Fig 2. Schematic diagram of the CDD model.

(a) Stochastic motion process characterized by the CDD model. The upper panel represents that the direction of motion of an agent varies within [-45°, 45°] of the original direction when there are other agents within r_c. The lower panel gives an example of the change in motion state of two individuals before and after contact: i is the central agent, and the blue circle represents its contact range of radius r_c. Individuals i and j fall in contact when their distance is less than r_c, and the agents are in a uniform linear motion before contact. The red, green, and black solid vectors represent the velocities of i and j and the relative velocity j relative to i, respectively. The gray dashed line represents the trajectory of j relative to i. (b) The reassigned velocity v_rnd that satisfies a normal distribution with a mean of v and a standard deviation of $\frac{1}{3}\mathit{v}$. θ_rnd is the change in the reassigned direction (in the range of -45° to 45°), which satisfies a normal distribution with a mean of 0° and a standard deviation of 15°.

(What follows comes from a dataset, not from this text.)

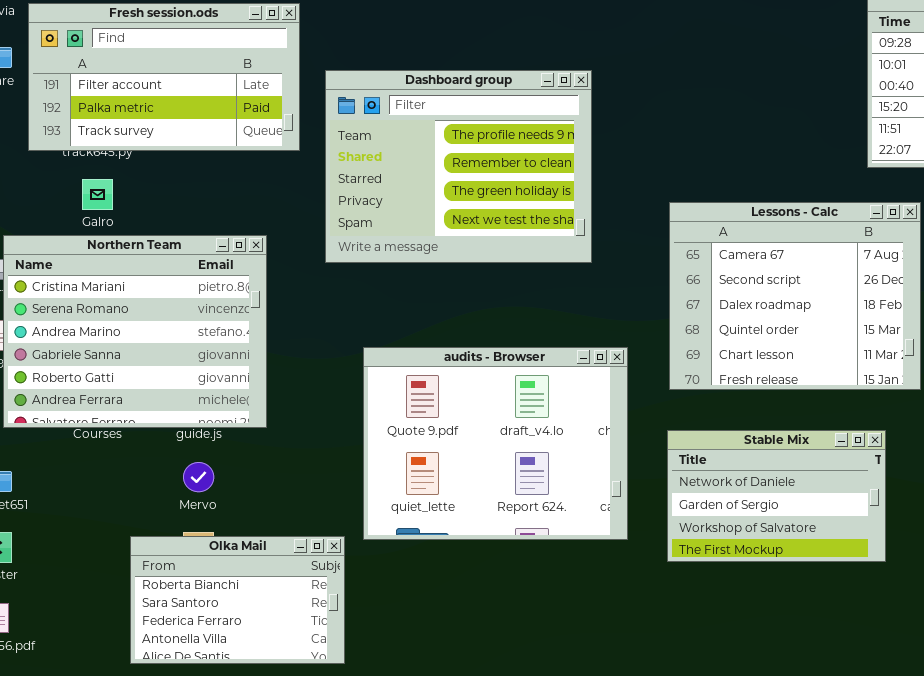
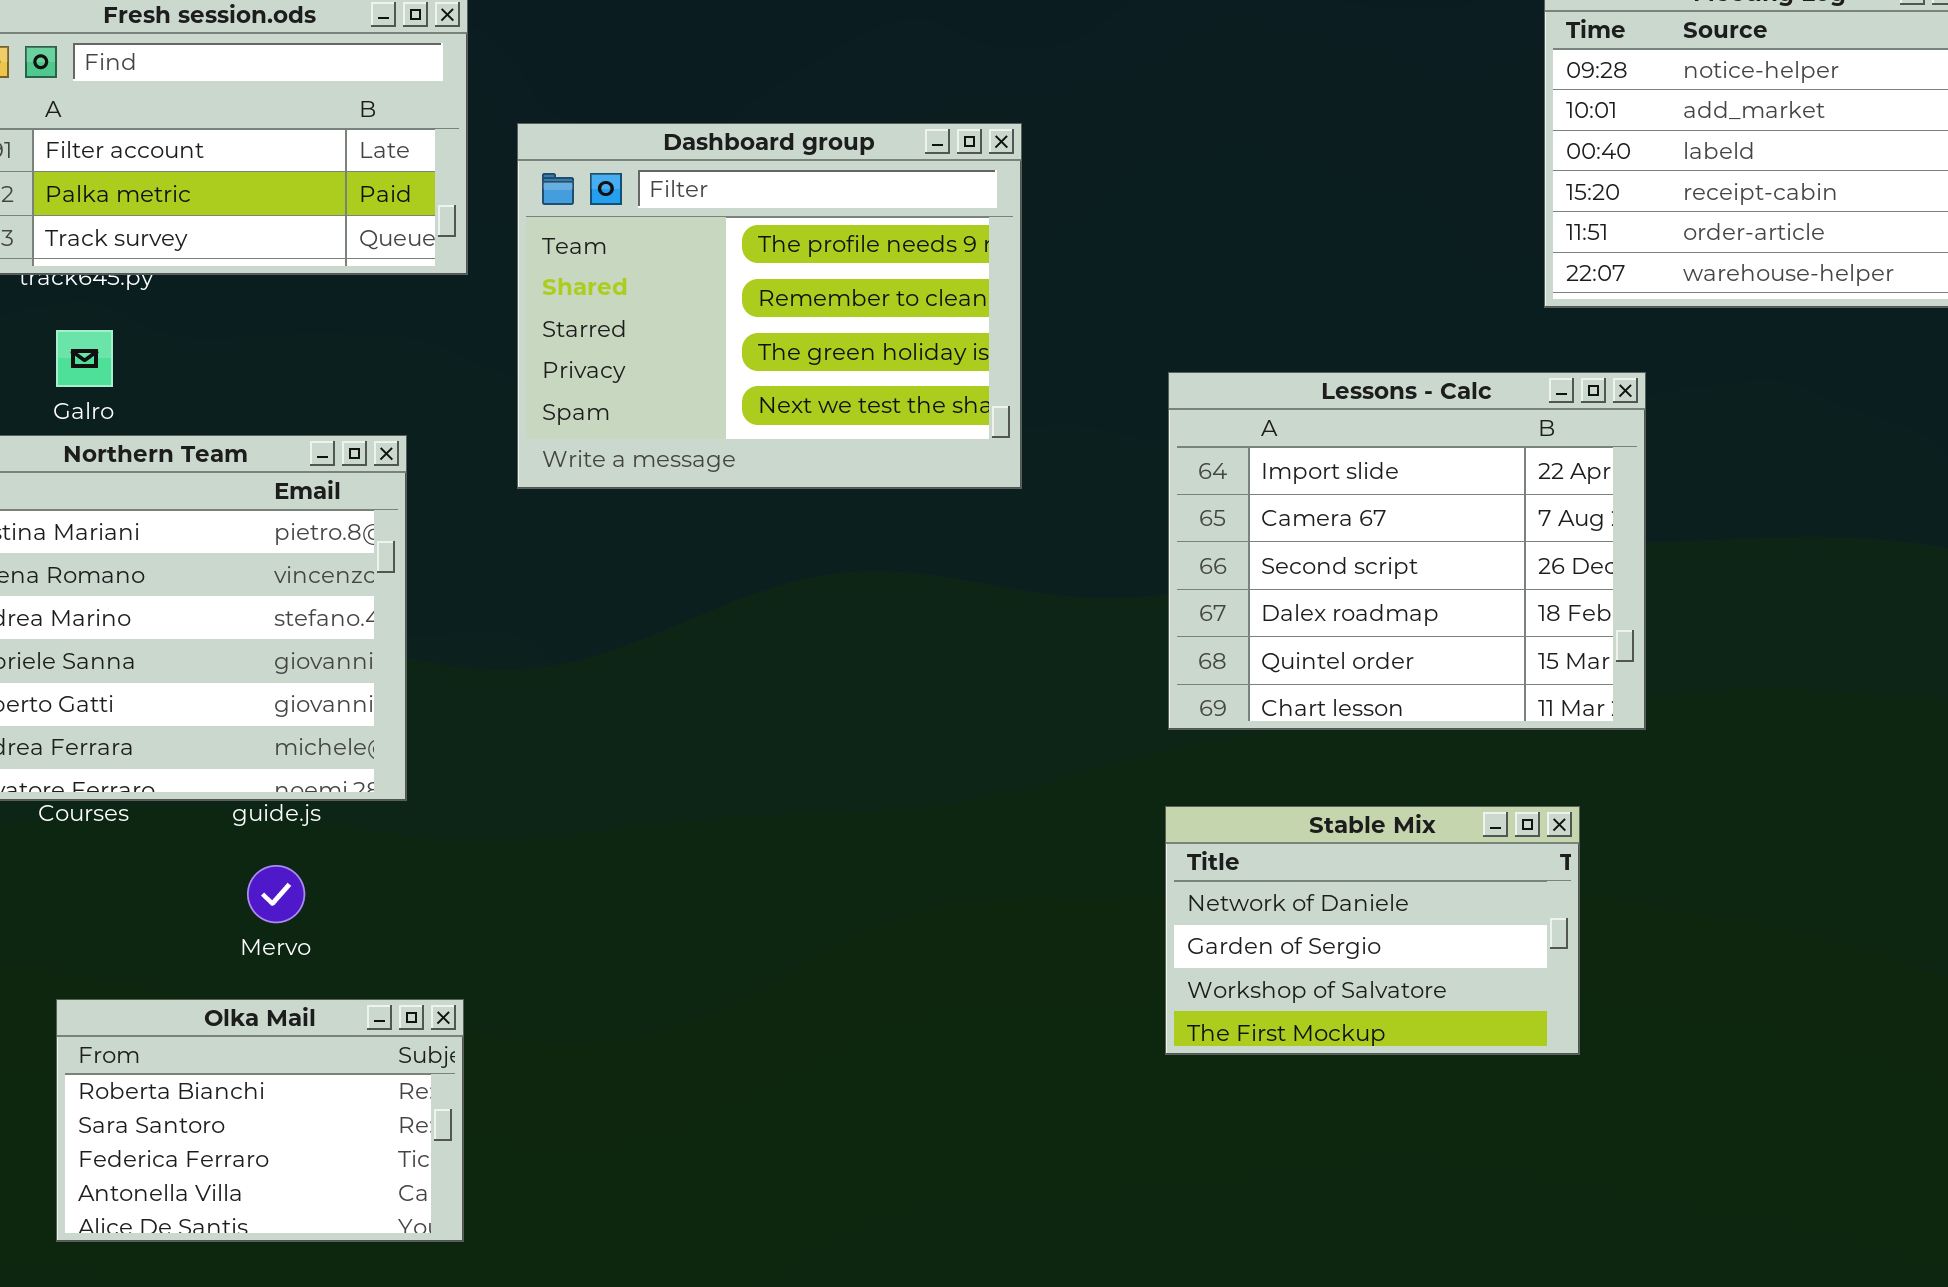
Lessons - Calc: [669,202,921,390] -> [1168,372,1646,730], scrolled up 1 row
audits - Browser: [363,347,628,540] -> none, closed
Olka Mail: [130,536,345,664] -> [56,999,464,1242], moved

Fig 3. System setup of the CDD-SEIR model.

(a) Schematic diagram of a representative system obtained from the simulations. The system contains 200 particles with a box length of $100\sqrt{2}$ m and density of (100 m²)^-1. P_S, P_E, P_I and P_R are represented by green, black, red and blue particles, respectively. (b) The profiles of the temporal population of P_S (in green), P_E (in black), P_I (in red) and P_R (in blue) during epidemic transmission. (c) Representative snapshots of the infection within a community at days 0, 10, 20, 30, and 40 are shown.

Fig 4. Contact pattern of the CDD model.

(a) The mean (blue) and median (red) of the contact time ω influenced by the velocity v of agents in the CDD model. (b) The percentages of ω in different time ranges for the velocity v of agents in the CDD model. The blue line represents ω < 0.5*r_c /v, the red line represents 0.5*r_c /v ≤ ω < 4*r_c /v, and the green line represents ω ≥ 4*r_c/v. (c) The mean free time τ in the CDD model (solid line) and the CDD-NC model (dashed line) for different velocities.

Fig 5. Infection spreading in different p_SE and the basic reproduction number R₀ influenced by p_SE and the velocity v of agents in the system.

The dynamic progress of the infection spreading when p_SE = 1.0*10⁻⁴ (a) and p_SE = 2.0*10⁻⁴ (b). Snapshots of Days 0, 20, and 40 are shown in order. (c) The influence of p_SE and v of agents on R₀ in the system. The points represent the calculated data, and the solid line represents the fitting curve to eliminate noise.

Fig 6

The basic reproduction number R₀ (a), the heterogeneity variable ζ (b) and the critical velocity v_c of R₀ and ζ (c) influenced by five parameters (n_I,0, d, p_SE, p_EI,Day7, and p_IR) and the velocity v of agents in the system. In each plot, the results corresponding to the five values used for the parameter that changed are represented by five different colored curves. The points represent the calculated data, and the solid line represents the fitting curve to eliminate noise. The horizontal coordinates in (a) and (b) are on a logarithmic scale.

Fig 7

The slope k (a) and the saturated reproduction number R_S (b) influenced by five parameters (n_I,0, d, p_SE, p_EI,Day7, and p_IR) in the system.

Fig 8. Contact time required for infection t_SE at low velocity (a, v = 0.001 m/s) and medium velocity (b, v = 0.02 m/s), number of contacts between P_S and P_I agents before infection T_SI, the mean (blue) and median (orange) of the average time per contact between P_S and P_I agents before infection ω_SI with the probability of infection p_SE compared with the contact time ω calculated by the CDD model.

At a low velocity (v = 0.001 m/s), infection tends to occur through a small number of long-term contacts.